***** Supplied information
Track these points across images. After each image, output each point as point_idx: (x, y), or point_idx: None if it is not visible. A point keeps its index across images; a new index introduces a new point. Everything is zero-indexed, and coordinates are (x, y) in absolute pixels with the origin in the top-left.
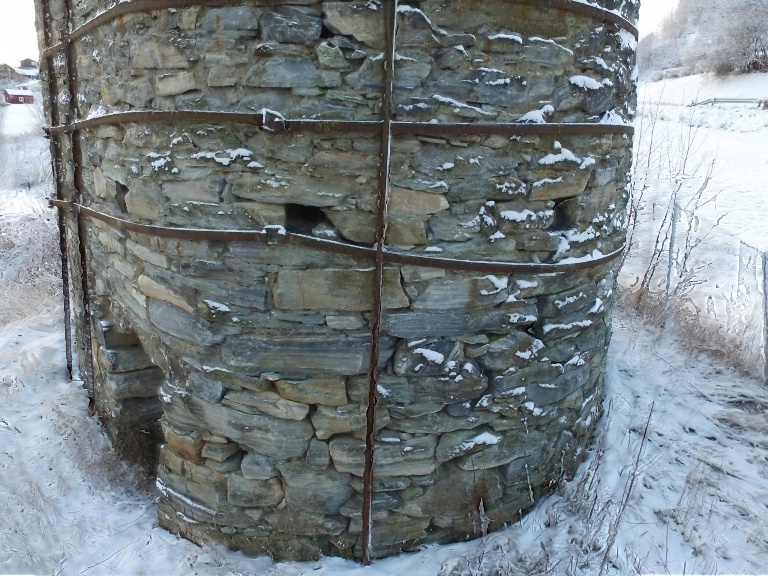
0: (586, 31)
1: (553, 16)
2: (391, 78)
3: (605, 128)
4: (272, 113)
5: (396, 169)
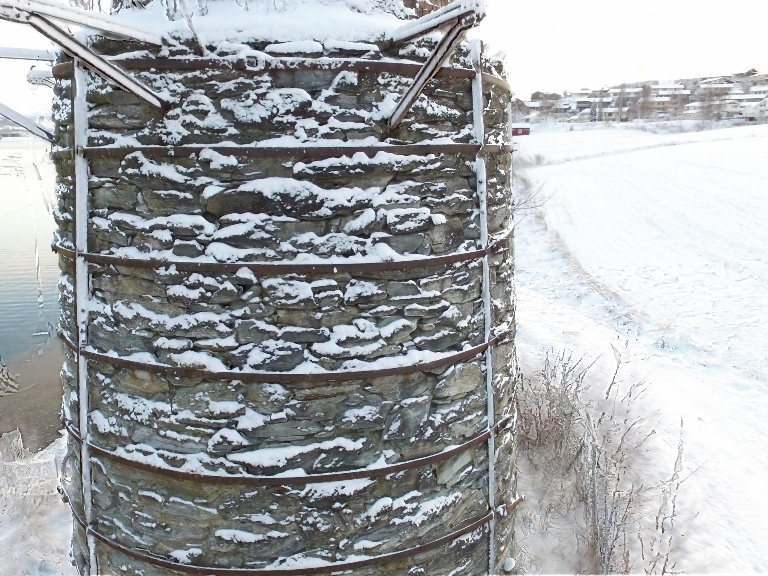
0: (236, 494)
1: (191, 484)
2: (84, 503)
3: (274, 573)
4: (63, 489)
5: (100, 556)
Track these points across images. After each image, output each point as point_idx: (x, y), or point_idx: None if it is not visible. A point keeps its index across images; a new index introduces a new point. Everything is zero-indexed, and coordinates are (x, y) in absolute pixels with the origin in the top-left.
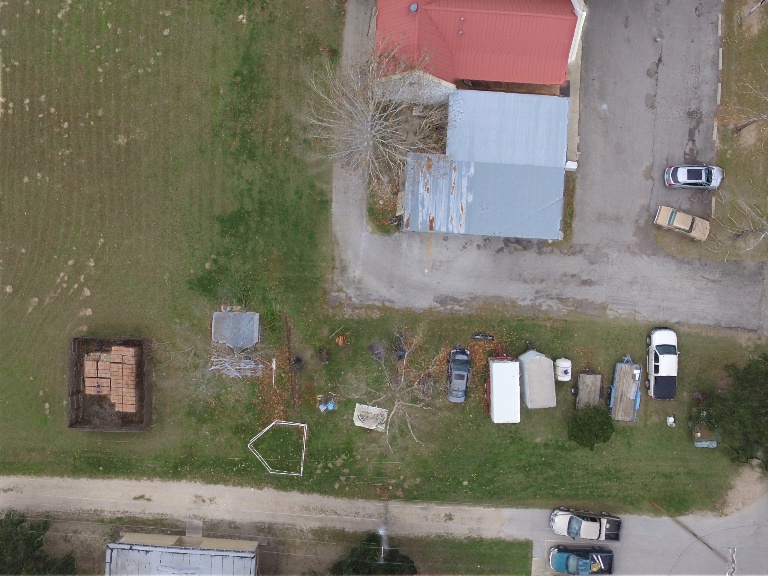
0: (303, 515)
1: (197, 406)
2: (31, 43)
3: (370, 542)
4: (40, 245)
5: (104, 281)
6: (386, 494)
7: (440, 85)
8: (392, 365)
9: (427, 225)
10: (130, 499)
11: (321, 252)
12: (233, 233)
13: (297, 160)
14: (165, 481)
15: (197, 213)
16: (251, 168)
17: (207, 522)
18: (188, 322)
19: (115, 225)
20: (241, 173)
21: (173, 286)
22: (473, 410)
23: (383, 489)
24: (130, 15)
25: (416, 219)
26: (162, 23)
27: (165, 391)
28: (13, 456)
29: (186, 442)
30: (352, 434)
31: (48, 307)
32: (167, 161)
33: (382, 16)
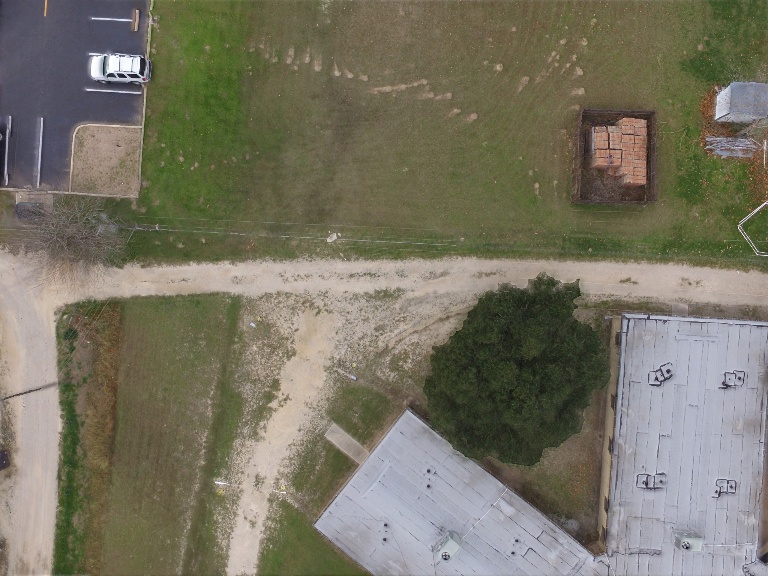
0: None
1: (688, 187)
2: None
3: None
4: (531, 24)
5: (597, 61)
6: None
7: None
8: None
9: None
10: (616, 282)
11: None
12: (726, 16)
13: None
14: (652, 263)
15: None
16: None
17: (692, 305)
18: (680, 103)
19: (608, 5)
20: None
21: (666, 67)
22: None
23: None
24: None
25: None
26: None
27: (657, 171)
28: (499, 238)
29: (676, 223)
30: None
31: (539, 86)
32: None
33: None
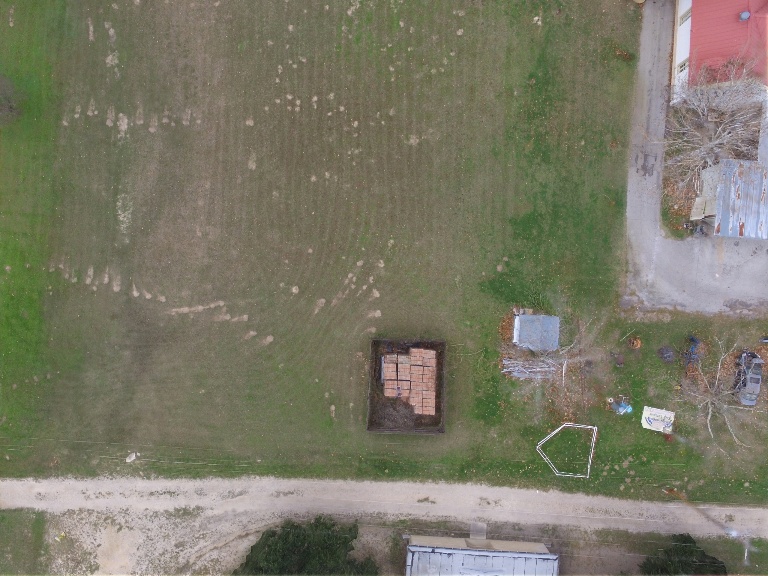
0: (587, 517)
1: (486, 408)
2: (320, 40)
3: (686, 543)
4: (327, 245)
5: (394, 282)
6: (671, 495)
7: (763, 92)
8: (680, 368)
9: (737, 230)
10: (414, 502)
11: (615, 256)
12: (526, 236)
13: (593, 163)
14: (450, 483)
15: (489, 215)
16: (545, 171)
17: (491, 524)
18: (479, 324)
19: (406, 226)
20: (535, 176)
21: (464, 288)
22: (757, 413)
23: (668, 491)
24: (423, 14)
25: (726, 224)
26: (456, 23)
27: (454, 393)
28: (296, 459)
29: (474, 444)
30: (640, 436)
31: (335, 308)
32: (459, 162)
33: (701, 22)
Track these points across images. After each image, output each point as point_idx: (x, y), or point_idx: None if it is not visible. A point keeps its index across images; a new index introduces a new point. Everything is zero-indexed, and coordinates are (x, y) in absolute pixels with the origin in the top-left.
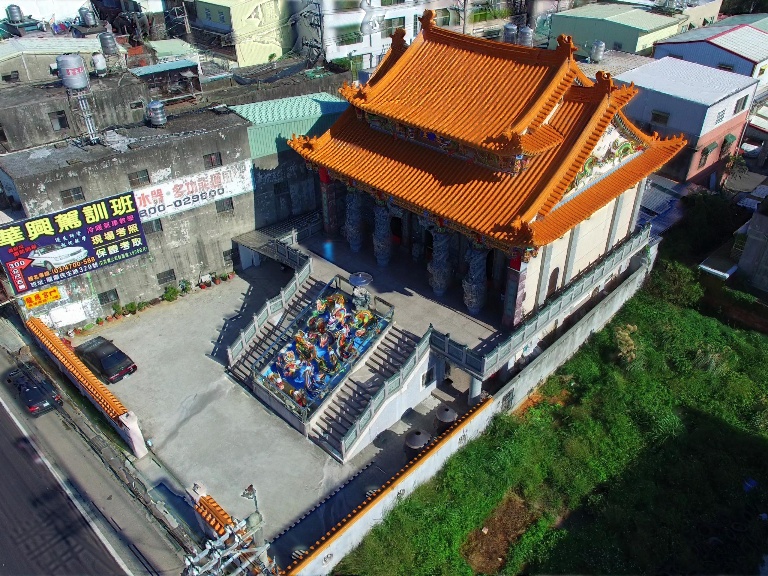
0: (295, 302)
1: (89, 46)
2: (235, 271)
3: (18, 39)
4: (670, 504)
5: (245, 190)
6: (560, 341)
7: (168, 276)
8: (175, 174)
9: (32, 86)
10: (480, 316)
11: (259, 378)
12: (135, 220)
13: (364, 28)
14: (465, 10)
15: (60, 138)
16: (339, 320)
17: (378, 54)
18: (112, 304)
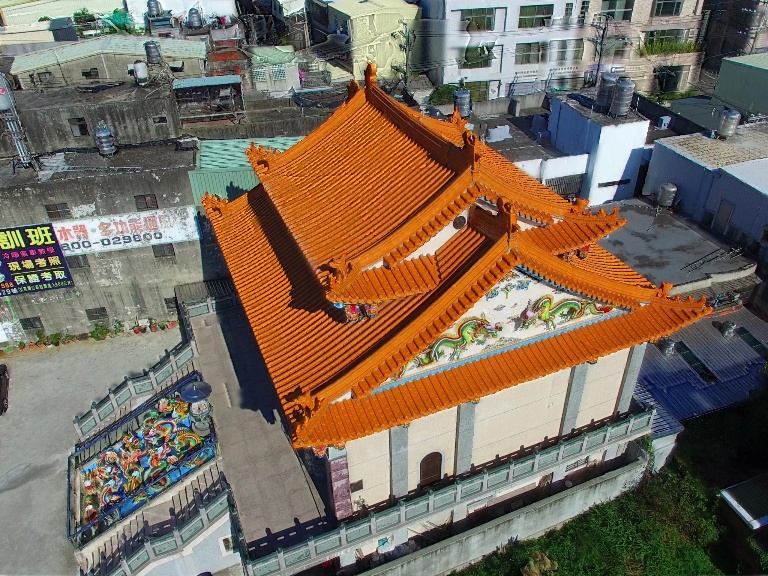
0: (167, 387)
1: (173, 49)
2: (179, 320)
3: (115, 36)
4: None
5: (189, 238)
6: (429, 550)
7: (100, 313)
8: (101, 211)
9: (75, 88)
10: (322, 484)
11: (82, 470)
12: (56, 252)
13: (471, 54)
14: (602, 43)
15: (10, 154)
16: (163, 434)
17: (509, 82)
18: (36, 331)
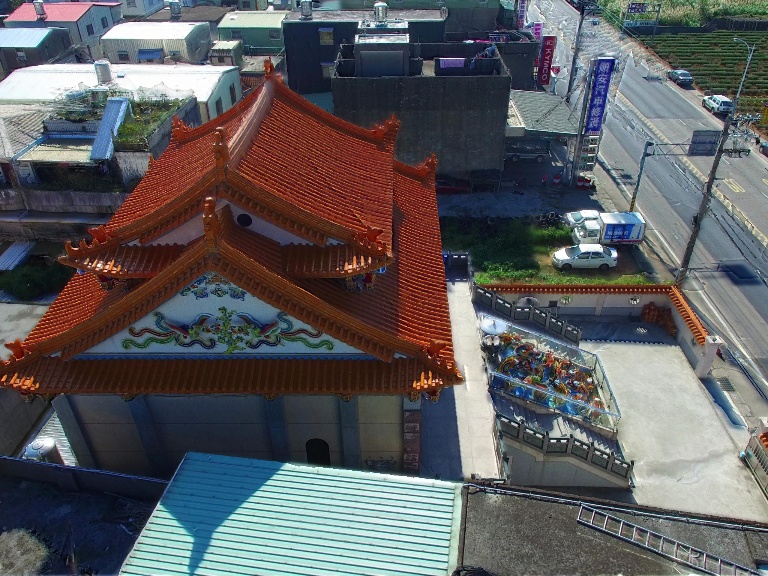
0: None
1: None
2: None
3: None
4: None
5: None
6: None
7: None
8: None
9: None
10: None
11: None
12: None
13: None
14: None
15: None
16: None
17: None
18: None
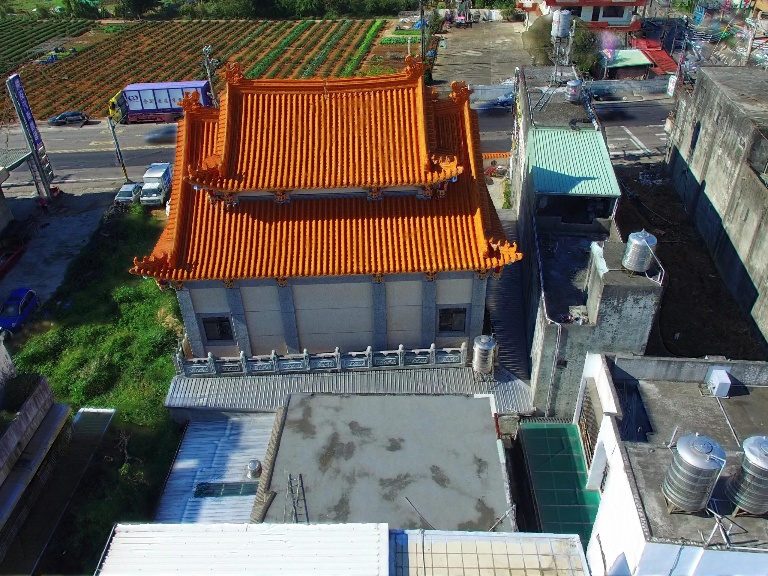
0: None
1: None
2: None
3: None
4: (115, 275)
5: None
6: None
7: None
8: None
9: None
10: None
11: None
12: None
13: None
14: None
15: None
16: None
17: None
18: None
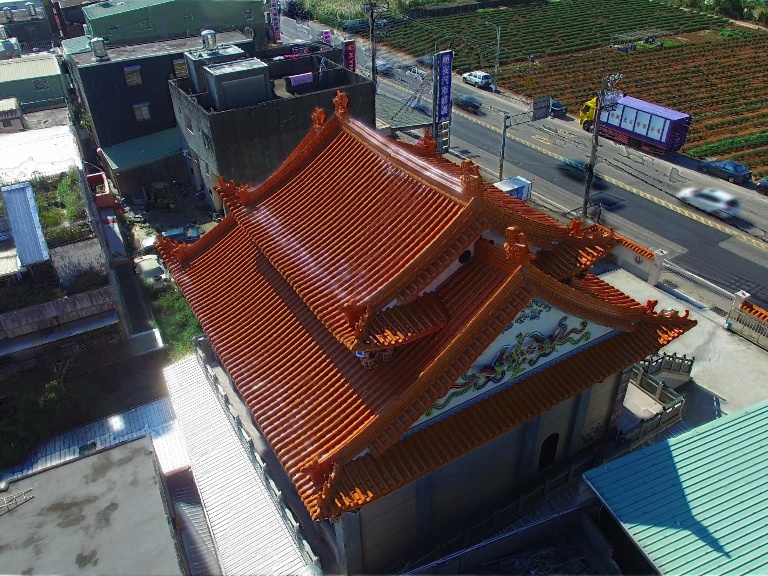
0: None
1: None
2: None
3: None
4: None
5: None
6: None
7: None
8: None
9: None
10: None
11: None
12: None
13: None
14: None
15: None
16: None
17: None
18: None
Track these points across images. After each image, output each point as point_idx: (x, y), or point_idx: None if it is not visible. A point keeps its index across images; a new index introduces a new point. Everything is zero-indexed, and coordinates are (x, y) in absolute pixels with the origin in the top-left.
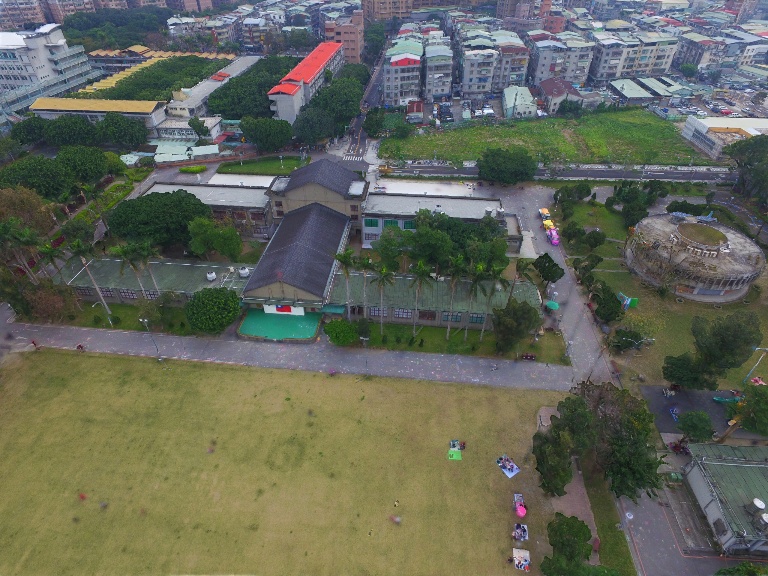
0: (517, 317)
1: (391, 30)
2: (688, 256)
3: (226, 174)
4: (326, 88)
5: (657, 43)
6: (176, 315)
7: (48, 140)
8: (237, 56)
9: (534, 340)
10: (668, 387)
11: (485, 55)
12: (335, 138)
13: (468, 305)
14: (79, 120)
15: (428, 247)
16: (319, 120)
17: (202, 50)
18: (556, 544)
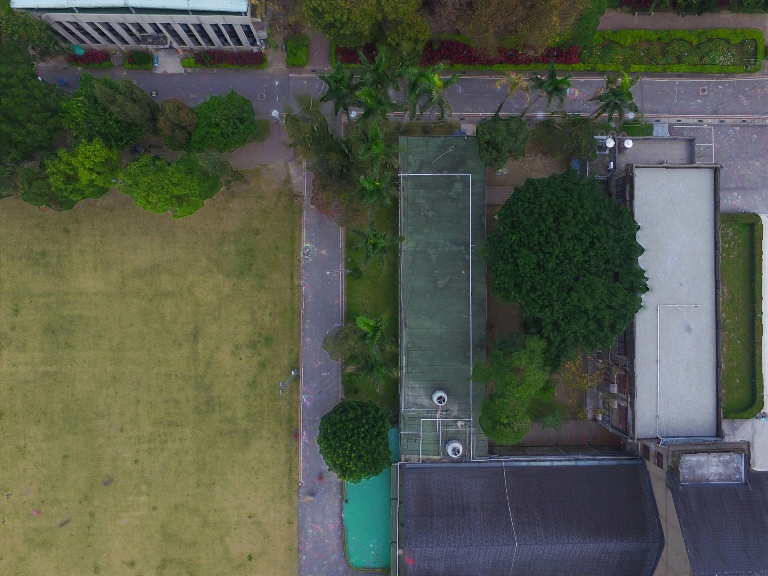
0: None
1: None
2: None
3: None
4: None
5: None
6: None
7: None
8: None
9: None
10: None
11: None
12: None
13: None
14: None
15: None
16: None
17: None
18: None
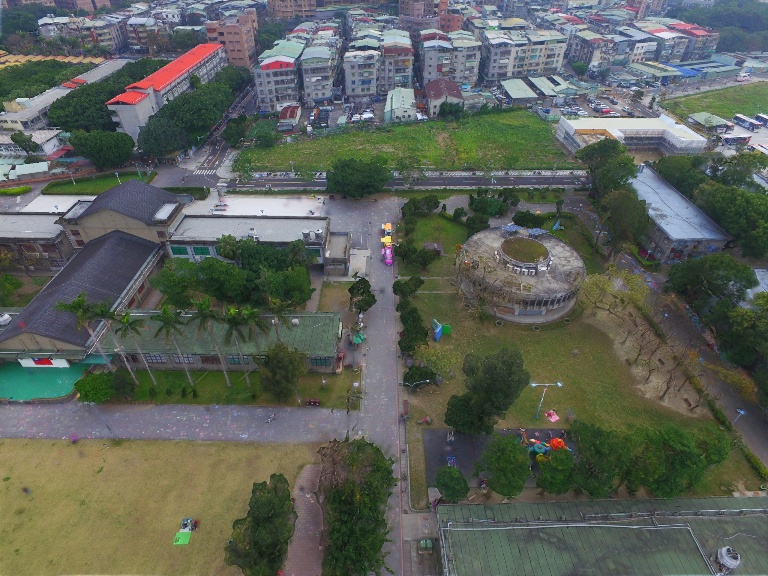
0: (273, 366)
1: None
2: (507, 275)
3: (52, 195)
4: (186, 95)
5: (545, 42)
6: None
7: None
8: (107, 59)
9: None
10: (453, 429)
11: (365, 56)
12: (189, 150)
13: (255, 345)
14: None
15: (214, 281)
16: (164, 131)
17: (67, 53)
18: None
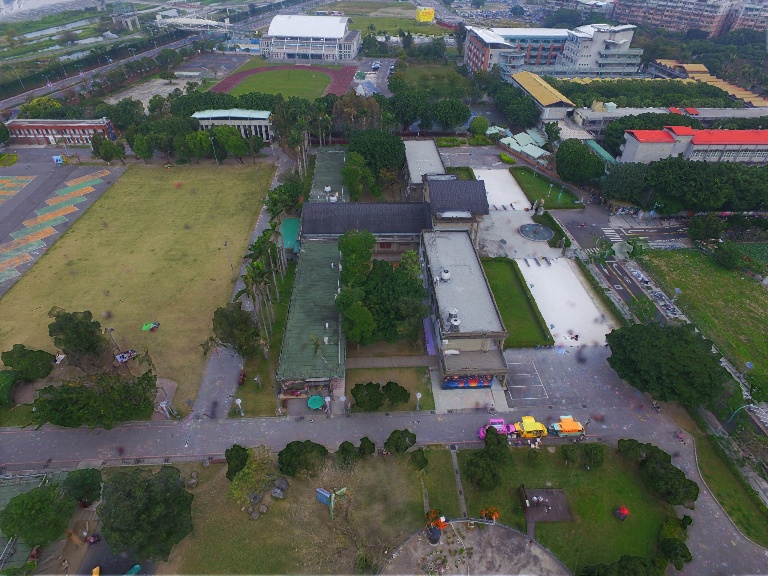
0: None
1: None
2: None
3: (510, 173)
4: (734, 164)
5: None
6: (305, 196)
7: None
8: None
9: None
10: None
11: None
12: (642, 210)
13: (299, 320)
14: (515, 93)
15: None
16: (627, 177)
17: (750, 88)
18: None
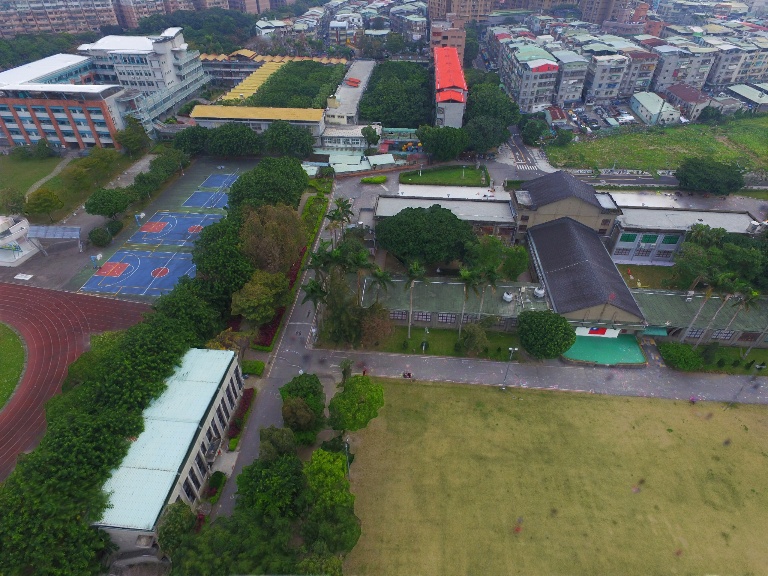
0: None
1: None
2: None
3: (411, 185)
4: (474, 95)
5: None
6: None
7: (212, 150)
8: (348, 61)
9: None
10: None
11: (618, 61)
12: (500, 146)
13: None
14: (246, 129)
15: (738, 265)
16: (494, 128)
17: (311, 54)
18: None
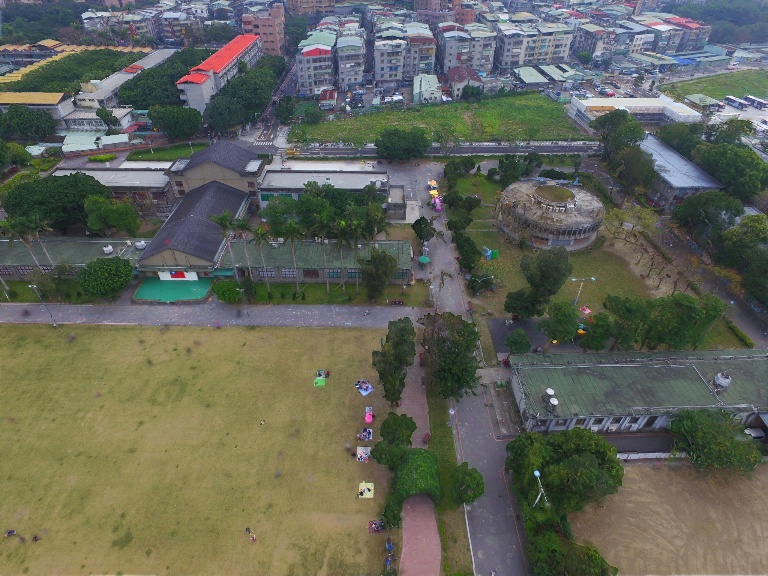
0: (376, 264)
1: (315, 24)
2: None
3: (136, 161)
4: (238, 78)
5: (554, 33)
6: (74, 287)
7: None
8: (154, 49)
9: (403, 288)
10: (510, 318)
11: (393, 45)
12: (247, 125)
13: (347, 262)
14: None
15: (310, 213)
16: (228, 107)
17: (117, 44)
18: (384, 434)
**********
* Request:
Quote, verbatim, the lines from the beginning of the rows through the line containing "3: (605, 128)", including both ends. Omit the pictures from your reply.

* Final result:
Track these points across images. After each image, output each point as point_idx: (x, y), or point_idx: None if it is not visible. A point keeps its index across images; a new index introduces a new point. Everything is zero-indexed, and coordinates are (x, y) in absolute pixels with the origin in the top-left.
0: (586, 31)
1: (553, 16)
2: (391, 78)
3: (605, 128)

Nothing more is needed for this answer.